THERE’S A lot of talk about accessibility, but not enough is done to ensure that people confined to wheelchairs can access buildings.

Judy Montagu (photo credit: JPOST STAFF)
Judy Montagu
(photo credit: JPOST STAFF)
FANS OF Judy Montagu, a former long-time editor and columnist at The Jerusalem Post, can meet her in person on Sunday, January 20 at 7:45 p.m. at Beit Avi Chai, 44 King George Street, during her talk to the Israel branch of the Jewish Historical Society of England. Montagu is the daughter of the late Cantor Charles Lowy, a Holocaust survivor about whom she has some thought-provoking anecdotes. Her talk, “Chazanut: Prayer or Performance?” is largely dedicated to her father, who was born in the early 20th century in Bratislava when it was still known as Pressburg. On his father’s side, he was of Hungarian descent and on his mother’s side of Dutch descent. Hungarian is among the world’s more difficult languages, but Montagu is fluent in it.
After a variety of jobs that had nothing to do with music, Lowy went to Munich in 1937 to take up a position as cantor and to study music and voice production. He fled Munich after Kristallnacht and headed for Hungary, where he again had cantorial positions, the last being as assistant chief cantor at the famed Dohany Street synagogue.
During the German occupation of Hungary, Lowy’s wife Kati and their newborn son were deported to Auschwitz and murdered. He was liberated by the Red Army in 1945.
In 1947, he was given another cantorial appointment in Scotland and went there with his second wife, Magda. After 11 years in Glasgow, he went to London and for 28 years served as Cantor of the Hampstead Synagogue.
He died in July 1998, but his voice lives on in recordings.
THERE’S A lot of talk about accessibility, but not enough is done to ensure that people confined to wheelchairs can access buildings.
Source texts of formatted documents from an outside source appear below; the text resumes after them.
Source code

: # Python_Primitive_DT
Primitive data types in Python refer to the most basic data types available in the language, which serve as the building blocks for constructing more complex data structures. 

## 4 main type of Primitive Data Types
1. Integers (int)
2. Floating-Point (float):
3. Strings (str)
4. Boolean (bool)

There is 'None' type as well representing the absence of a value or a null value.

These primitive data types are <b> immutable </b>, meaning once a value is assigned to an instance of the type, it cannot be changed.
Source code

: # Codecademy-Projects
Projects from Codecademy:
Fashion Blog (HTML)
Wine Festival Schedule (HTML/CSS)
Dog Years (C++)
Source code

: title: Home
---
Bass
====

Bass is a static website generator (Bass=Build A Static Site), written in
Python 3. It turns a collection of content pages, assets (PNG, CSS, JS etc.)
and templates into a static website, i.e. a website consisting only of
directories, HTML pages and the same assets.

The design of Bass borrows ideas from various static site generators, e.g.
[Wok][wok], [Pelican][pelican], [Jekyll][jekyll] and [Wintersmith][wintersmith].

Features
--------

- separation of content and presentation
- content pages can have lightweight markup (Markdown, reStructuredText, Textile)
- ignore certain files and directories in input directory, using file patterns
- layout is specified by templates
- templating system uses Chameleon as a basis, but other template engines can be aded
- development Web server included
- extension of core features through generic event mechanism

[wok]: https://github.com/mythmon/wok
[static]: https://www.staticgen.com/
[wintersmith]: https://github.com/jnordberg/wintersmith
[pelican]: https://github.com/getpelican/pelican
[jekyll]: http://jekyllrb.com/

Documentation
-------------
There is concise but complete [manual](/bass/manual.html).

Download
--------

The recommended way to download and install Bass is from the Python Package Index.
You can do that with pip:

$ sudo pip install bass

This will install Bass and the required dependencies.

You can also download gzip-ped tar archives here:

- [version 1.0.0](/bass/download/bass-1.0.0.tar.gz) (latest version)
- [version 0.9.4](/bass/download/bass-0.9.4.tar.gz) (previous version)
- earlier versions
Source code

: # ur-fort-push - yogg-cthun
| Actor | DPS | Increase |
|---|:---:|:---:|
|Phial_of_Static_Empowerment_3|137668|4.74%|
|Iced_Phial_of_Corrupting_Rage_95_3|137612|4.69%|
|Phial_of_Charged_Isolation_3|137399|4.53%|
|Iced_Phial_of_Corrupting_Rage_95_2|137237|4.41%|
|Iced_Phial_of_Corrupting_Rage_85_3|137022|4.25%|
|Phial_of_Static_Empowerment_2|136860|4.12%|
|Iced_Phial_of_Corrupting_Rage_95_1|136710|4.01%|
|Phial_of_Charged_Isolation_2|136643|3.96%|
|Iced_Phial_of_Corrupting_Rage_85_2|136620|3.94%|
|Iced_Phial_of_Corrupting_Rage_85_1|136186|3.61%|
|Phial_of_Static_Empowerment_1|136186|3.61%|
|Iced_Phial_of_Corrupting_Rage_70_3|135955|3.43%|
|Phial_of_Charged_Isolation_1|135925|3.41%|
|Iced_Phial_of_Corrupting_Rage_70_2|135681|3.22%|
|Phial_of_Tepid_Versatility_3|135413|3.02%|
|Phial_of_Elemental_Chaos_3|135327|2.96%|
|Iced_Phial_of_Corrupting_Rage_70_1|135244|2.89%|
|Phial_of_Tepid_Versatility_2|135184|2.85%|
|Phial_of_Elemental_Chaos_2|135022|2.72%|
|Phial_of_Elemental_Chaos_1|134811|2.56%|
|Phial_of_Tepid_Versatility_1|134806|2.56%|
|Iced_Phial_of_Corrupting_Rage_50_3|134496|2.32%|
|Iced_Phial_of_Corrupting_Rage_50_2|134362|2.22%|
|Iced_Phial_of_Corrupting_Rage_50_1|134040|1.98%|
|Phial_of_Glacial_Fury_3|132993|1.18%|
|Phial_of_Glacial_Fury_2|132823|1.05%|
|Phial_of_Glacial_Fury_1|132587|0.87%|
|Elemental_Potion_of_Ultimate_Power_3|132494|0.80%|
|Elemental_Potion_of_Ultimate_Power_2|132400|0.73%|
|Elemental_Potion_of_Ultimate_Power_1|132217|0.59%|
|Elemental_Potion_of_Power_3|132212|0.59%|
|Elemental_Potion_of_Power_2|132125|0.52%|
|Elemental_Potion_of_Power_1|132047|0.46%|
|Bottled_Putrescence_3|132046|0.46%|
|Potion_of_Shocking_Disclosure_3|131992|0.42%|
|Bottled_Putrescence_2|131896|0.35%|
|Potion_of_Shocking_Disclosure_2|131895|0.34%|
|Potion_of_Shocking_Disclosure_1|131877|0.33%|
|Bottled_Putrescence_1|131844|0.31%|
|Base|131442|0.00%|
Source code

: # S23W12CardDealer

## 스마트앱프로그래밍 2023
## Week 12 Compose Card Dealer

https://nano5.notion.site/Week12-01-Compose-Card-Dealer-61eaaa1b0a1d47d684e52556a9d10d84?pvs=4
A notable exception is the Beit Shmuel synagogue in the Herzog Medical Center in Jerusalem, where Lavi Furniture Industries has designed synagogue furniture for the physically disabled. In some synagogues, the pews are so close together, that it is impossible for an able-bodied person to pass someone who is seated. Even when that person stands up to make way, it is difficult to get past. Imagine how much more difficult it is for someone in a wheelchair or with a walker. This is why paraplegics sometimes block the aisles. They have no option if they want to join the congregation.
Lavi Furniture Industries designed and manufactured synagogue furniture that, according to CEO Micha Oberman, will enable people in wheelchairs and those with other physical disabilities to have easy access to and exits from the specially fitted seats. They will also have access to the ark, and during Sukkot to a balcony on which the sukkah will be built. The value of the project is NIS 400,000, he said.
The synagogue is completely geared to the needs of the patient population at Herzog Medical Center. The project includes a dedicated audio system for the benefit of the hearing impaired.
AFTER 15 years of wrangling and debates between the Jerusalem Municipality and a succession of owners of the Jerusalem Pearl hotel, adjacent to the Old City, it looks if the once-glamorous structure, which through neglect over the years has become a city eyesore, is about to be demolished, with a new luxury hotel – plus several housing units – going up in its stead. That’s what was published this week in The Marker, in an article that was similar to stories on the subject published half a year ago. The essential difference between then and now is the size of the overall project.
What was holding up the works, from the perspective of the current owners, was a particular prohibition that would not allow them to build higher than the walls of the Old City, but that problem has been resolved; part of the building will be built below ground level.
That was also the case with the original building, so it seems strange that it took so long for an agreement to be reached between the owners, the Jerusalem Municipality and the Jerusalem District Planning and Building Commission, whose senior city planner Shira Talmi Babay told The Marker that the final figure for the new structure is 150 guest rooms plus 20 housing units and a commercial area. Because of its location, she sees the new hotel as having great tourist potential.
Meanwhile, another luxury hotel, the Intercontinental, is going up in King George Street, not far from the Leonardo Plaza. There is a glut of boutique hotels, mostly in converted premises throughout downtown Jerusalem, but there are also large, luxury hotels for the kind of tourist clientele that likes expansive public areas. The public areas in most boutique hotels are very small and sometimes virtually non-existent, other than the space between the reception desk and the elevator.